I was bored just now, so I was searching a few things on the Google news site and found an interesting article on NJT planning on adding weekend service on the Montclair-Booton Line in fall 2008...definitely a step in the right direction, now if only we could get the remaining lines into daily service that currently aren't... 

Anyway, Click Here for the article



> NJ Transit chief says weekend rail service could start in 2008: Re-established train service, new whistle regulations addressed in local meetingFriday, June 24, 2005
> 
> By PAUL BRUBAKER
> 
> ...


----------



## Superliner Diner (Jun 28, 2005)

> In a meeting he held with Montclair’s Public Transportation Committee on Wednesday, May 25, Warrington said ongoing platform and track work at Newark’s Broad Street station must be completed before weekend service can be launched, according to a release issued by committee Chairman Donald Zief.


That quote comes from George Warrington, the same guy who insisted he had Amtrak on the glidepath to self-sufficiency.  It makes no sense at all. Why does trackwork at Newark Broad Street station need to be completed before Montclair-Boonton weekend service can start, when ( a ) there is a lot more weekday service that the station is already handling, and ( b ) the station is already used on weekends by Morristown Line and Gladstone Branch trains. Granted, improvements are sorely needed at Broad Street Newark, but there is no reason to put off weekend service on the Montclair Branch until it is complete.

NJ TRANSIT has not been too lucky with predicting opening dates, so it is a shock that they would put their money on the line and announce an autumn 2008 opening date for Montclair-Boonton Line weekend service.

I also fail to understand how the issue of train horns has anything to do with weekend service. Aren't train horns used on weekdays? Do weekend trains do more damage than weekday trains to cars that don't stop at grade crossings? 

Montclair is full of NIMBY's and an interesting breed of them who want their service to Manhattan on the weekdays, but they don't want trains running on weekends full of leisure travelers. That is just plain selfish.

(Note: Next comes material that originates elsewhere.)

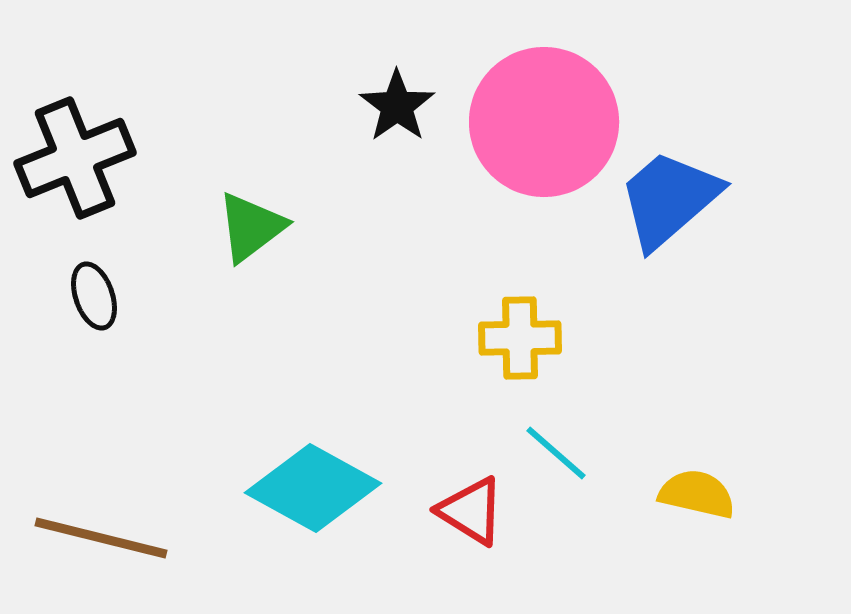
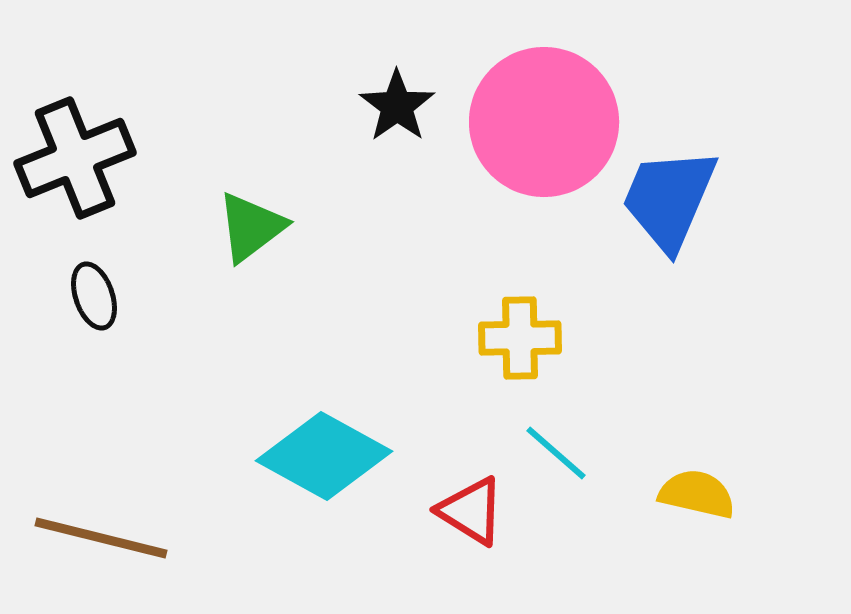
blue trapezoid: rotated 26 degrees counterclockwise
cyan diamond: moved 11 px right, 32 px up
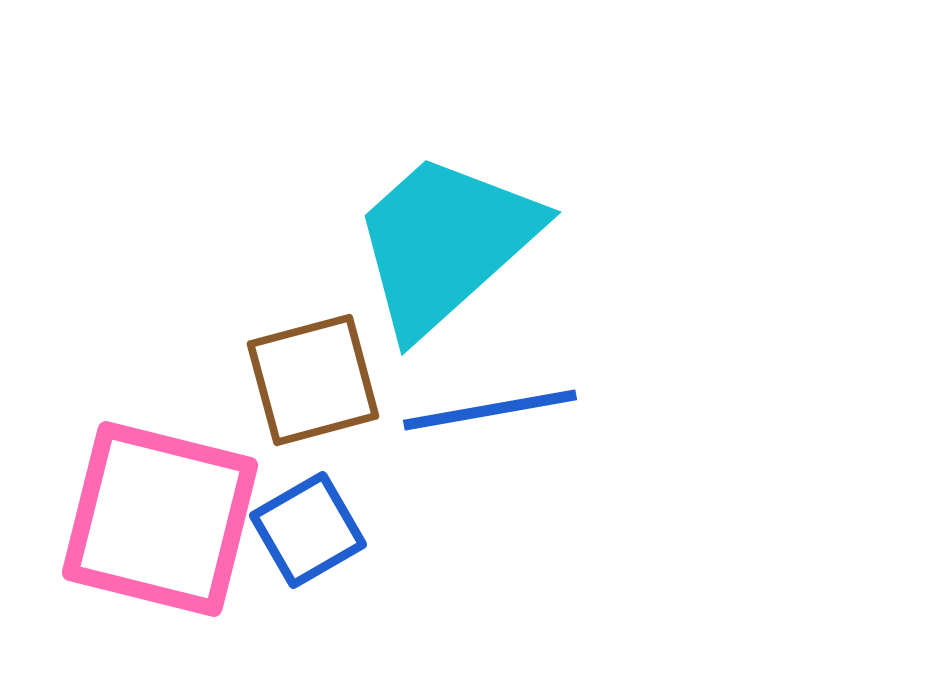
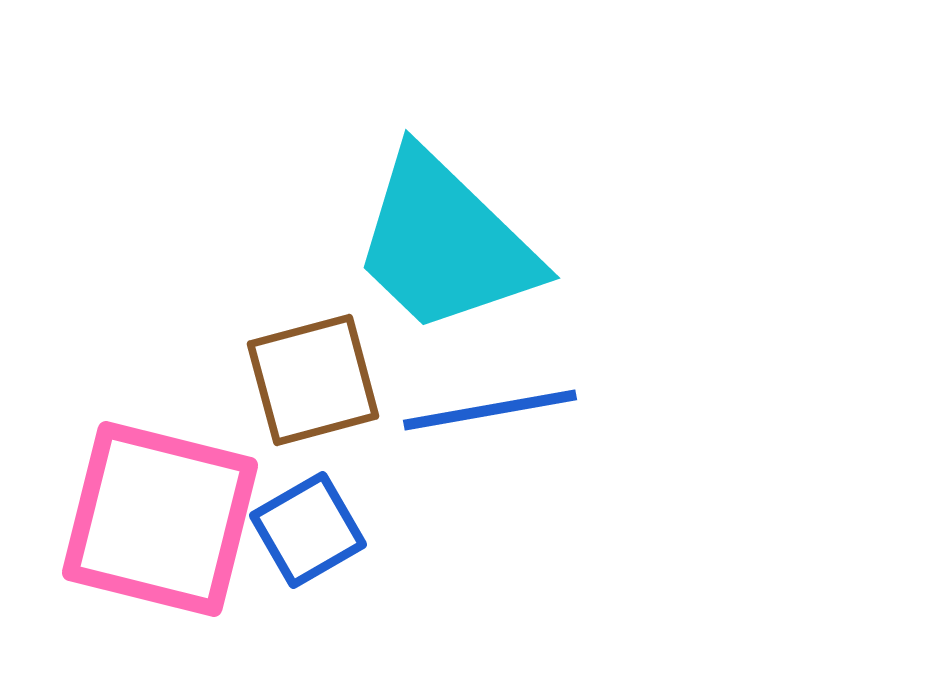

> now if only we could get the remaining lines into daily service that currently aren't...


The only line left after Montclair-Boonton gets weekend service would be the Pascack Valley Line. We know that controversy has reigned there for a while about the location and number of passing sidings to be installed to allow for bidirectional service on this line. This line will first see reverse peak service on weekdays, and then weekend service can be implimented as well.

I also think it would be more effective if Pascack Valley service is continued west beyond Spring Valley to Suffern so it can share the NJT yard there that is used by the Main and Bergen County Lines.


----------